Collected data entries
··········

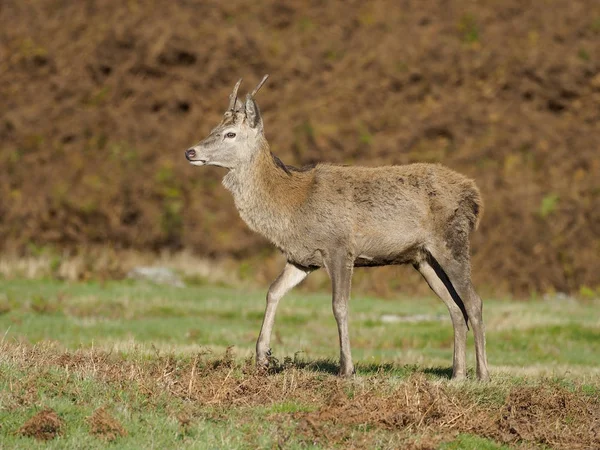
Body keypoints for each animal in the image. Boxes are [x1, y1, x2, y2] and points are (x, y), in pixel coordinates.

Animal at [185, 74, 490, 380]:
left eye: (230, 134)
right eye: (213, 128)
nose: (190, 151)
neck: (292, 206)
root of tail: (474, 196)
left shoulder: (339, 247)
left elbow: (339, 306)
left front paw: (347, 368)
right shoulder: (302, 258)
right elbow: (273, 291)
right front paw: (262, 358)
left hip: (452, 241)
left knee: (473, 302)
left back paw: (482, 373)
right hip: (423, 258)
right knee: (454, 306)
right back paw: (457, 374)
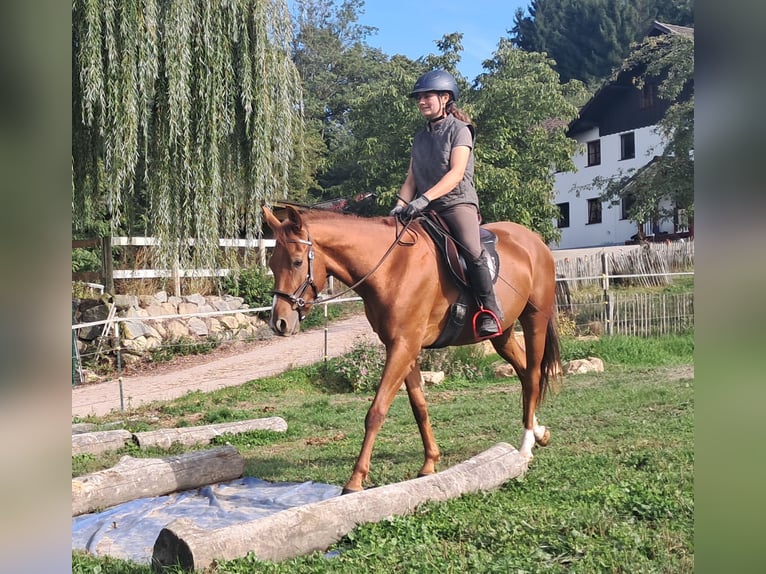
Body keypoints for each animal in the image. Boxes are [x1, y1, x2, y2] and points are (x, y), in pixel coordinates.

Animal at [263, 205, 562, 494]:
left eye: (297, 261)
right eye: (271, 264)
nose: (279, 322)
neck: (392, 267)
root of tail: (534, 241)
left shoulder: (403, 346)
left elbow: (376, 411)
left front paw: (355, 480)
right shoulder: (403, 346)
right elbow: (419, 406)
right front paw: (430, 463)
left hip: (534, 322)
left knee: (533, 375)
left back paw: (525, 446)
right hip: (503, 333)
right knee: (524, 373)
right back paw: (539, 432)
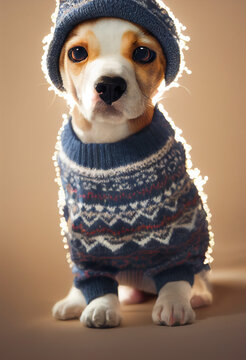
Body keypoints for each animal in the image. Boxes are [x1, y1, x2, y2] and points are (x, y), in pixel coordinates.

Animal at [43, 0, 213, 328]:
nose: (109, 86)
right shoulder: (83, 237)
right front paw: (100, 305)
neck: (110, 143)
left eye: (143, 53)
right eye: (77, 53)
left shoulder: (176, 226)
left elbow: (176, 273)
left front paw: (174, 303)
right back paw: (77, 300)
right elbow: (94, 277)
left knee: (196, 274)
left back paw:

··········

Each record above should be restated word for word. The pictures should not appear.

ANSWER FOR THIS EXERCISE:
Body keypoints for each animal in the image. Boxes are [x1, y1, x2, y2] and points are (x, y), in pixel coordinates.

Animal at [185, 74, 490, 380]:
left eye: (230, 134)
right eye: (213, 128)
nose: (190, 151)
neck: (292, 206)
root of tail: (474, 196)
left shoulder: (339, 247)
left elbow: (339, 306)
left front paw: (347, 368)
right shoulder: (302, 258)
right elbow: (273, 291)
right front paw: (262, 358)
left hip: (452, 241)
left knee: (473, 302)
left back paw: (482, 373)
right hip: (423, 258)
right knee: (454, 306)
right back paw: (457, 374)
Body keypoints for each animal in the image. Boxes are [x1, y1, x2, y2] and points are (x, y), in pixel coordinates.

Animal at [263, 205, 562, 494]:
left eye: (297, 261)
right eye: (271, 264)
nose: (279, 322)
neck: (392, 267)
root of tail: (534, 241)
left shoulder: (403, 346)
left elbow: (376, 411)
left front paw: (355, 480)
right shoulder: (403, 346)
right elbow: (419, 406)
right front paw: (430, 463)
left hip: (534, 322)
left knee: (533, 375)
left back paw: (525, 446)
right hip: (503, 333)
right knee: (524, 373)
right back paw: (539, 432)
Body keypoints for each animal in the image. Boxes are [x1, y1, x2, y2] and points are (x, y), in pixel coordinates.

Animal at [43, 0, 213, 328]:
nose: (109, 86)
right shoulder: (83, 237)
right front paw: (100, 305)
neck: (110, 143)
left eye: (143, 53)
right eye: (77, 53)
left shoulder: (176, 226)
left elbow: (176, 273)
left front paw: (174, 303)
right back paw: (77, 300)
right elbow: (94, 277)
left knee: (196, 274)
left back paw:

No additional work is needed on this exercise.